**INSTRUCTION**
Copy every line of the material below word for word, leaving nothing out and changing nothing.
--- INFORMATION Enclosed Below ---
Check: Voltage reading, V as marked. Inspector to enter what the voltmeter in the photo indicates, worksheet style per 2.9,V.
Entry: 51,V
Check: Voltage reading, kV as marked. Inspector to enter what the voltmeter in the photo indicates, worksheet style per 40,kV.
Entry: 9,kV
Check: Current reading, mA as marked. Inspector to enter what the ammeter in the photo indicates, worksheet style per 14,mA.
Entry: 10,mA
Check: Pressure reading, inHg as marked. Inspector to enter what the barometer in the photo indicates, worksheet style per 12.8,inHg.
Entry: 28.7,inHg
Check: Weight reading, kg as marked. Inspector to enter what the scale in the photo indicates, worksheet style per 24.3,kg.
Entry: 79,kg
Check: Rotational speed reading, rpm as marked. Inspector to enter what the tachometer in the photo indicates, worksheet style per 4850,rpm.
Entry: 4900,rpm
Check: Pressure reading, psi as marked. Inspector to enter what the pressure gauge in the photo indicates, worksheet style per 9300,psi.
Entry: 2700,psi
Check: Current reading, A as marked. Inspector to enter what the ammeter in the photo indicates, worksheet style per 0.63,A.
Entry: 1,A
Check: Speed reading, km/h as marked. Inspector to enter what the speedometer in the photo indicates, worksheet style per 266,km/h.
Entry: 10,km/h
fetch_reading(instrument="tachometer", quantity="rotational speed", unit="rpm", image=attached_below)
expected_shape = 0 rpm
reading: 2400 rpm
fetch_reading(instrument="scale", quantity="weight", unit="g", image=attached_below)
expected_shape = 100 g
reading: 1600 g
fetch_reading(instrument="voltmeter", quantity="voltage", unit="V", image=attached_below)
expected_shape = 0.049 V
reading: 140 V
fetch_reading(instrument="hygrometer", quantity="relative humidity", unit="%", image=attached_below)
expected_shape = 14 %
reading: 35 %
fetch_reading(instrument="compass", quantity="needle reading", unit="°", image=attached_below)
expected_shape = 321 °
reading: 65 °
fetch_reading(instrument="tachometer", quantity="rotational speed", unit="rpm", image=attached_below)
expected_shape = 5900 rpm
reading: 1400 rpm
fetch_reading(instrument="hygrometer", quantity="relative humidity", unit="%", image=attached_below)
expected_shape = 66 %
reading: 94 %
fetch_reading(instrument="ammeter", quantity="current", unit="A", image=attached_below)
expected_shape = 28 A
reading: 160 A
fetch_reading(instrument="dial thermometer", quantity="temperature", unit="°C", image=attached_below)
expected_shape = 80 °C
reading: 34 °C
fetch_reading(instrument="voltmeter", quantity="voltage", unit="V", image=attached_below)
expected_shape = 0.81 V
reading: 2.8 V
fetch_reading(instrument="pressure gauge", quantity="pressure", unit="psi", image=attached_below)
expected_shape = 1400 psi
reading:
--- End of Enclosed INFORMATION ---
**SOLUTION TO THIS PROBLEM**
Check: Voltage reading, V as marked. Inspector to enter what the voltmeter in the photo indicates, worksheet style per 2.9,V.
Entry: 51,V
Check: Voltage reading, kV as marked. Inspector to enter what the voltmeter in the photo indicates, worksheet style per 40,kV.
Entry: 9,kV
Check: Current reading, mA as marked. Inspector to enter what the ammeter in the photo indicates, worksheet style per 14,mA.
Entry: 10,mA
Check: Pressure reading, inHg as marked. Inspector to enter what the barometer in the photo indicates, worksheet style per 12.8,inHg.
Entry: 28.7,inHg
Check: Weight reading, kg as marked. Inspector to enter what the scale in the photo indicates, worksheet style per 24.3,kg.
Entry: 79,kg
Check: Rotational speed reading, rpm as marked. Inspector to enter what the tachometer in the photo indicates, worksheet style per 4850,rpm.
Entry: 4900,rpm
Check: Pressure reading, psi as marked. Inspector to enter what the pressure gauge in the photo indicates, worksheet style per 9300,psi.
Entry: 2700,psi
Check: Current reading, A as marked. Inspector to enter what the ammeter in the photo indicates, worksheet style per 0.63,A.
Entry: 1,A
Check: Speed reading, km/h as marked. Inspector to enter what the speedometer in the photo indicates, worksheet style per 266,km/h.
Entry: 10,km/h
fetch_reading(instrument="tachometer", quantity="rotational speed", unit="rpm", image=attached_below)
expected_shape = 0 rpm
reading: 2400 rpm
fetch_reading(instrument="scale", quantity="weight", unit="g", image=attached_below)
expected_shape = 100 g
reading: 1600 g
fetch_reading(instrument="voltmeter", quantity="voltage", unit="V", image=attached_below)
expected_shape = 0.049 V
reading: 140 V
fetch_reading(instrument="hygrometer", quantity="relative humidity", unit="%", image=attached_below)
expected_shape = 14 %
reading: 35 %
fetch_reading(instrument="compass", quantity="needle reading", unit="°", image=attached_below)
expected_shape = 321 °
reading: 65 °
fetch_reading(instrument="tachometer", quantity="rotational speed", unit="rpm", image=attached_below)
expected_shape = 5900 rpm
reading: 1400 rpm
fetch_reading(instrument="hygrometer", quantity="relative humidity", unit="%", image=attached_below)
expected_shape = 66 %
reading: 94 %
fetch_reading(instrument="ammeter", quantity="current", unit="A", image=attached_below)
expected_shape = 28 A
reading: 160 A
fetch_reading(instrument="dial thermometer", quantity="temperature", unit="°C", image=attached_below)
expected_shape = 80 °C
reading: 34 °C
fetch_reading(instrument="voltmeter", quantity="voltage", unit="V", image=attached_below)
expected_shape = 0.81 V
reading: 2.8 V
fetch_reading(instrument="pressure gauge", quantity="pressure", unit="psi", image=attached_below)
expected_shape = 1400 psi
reading:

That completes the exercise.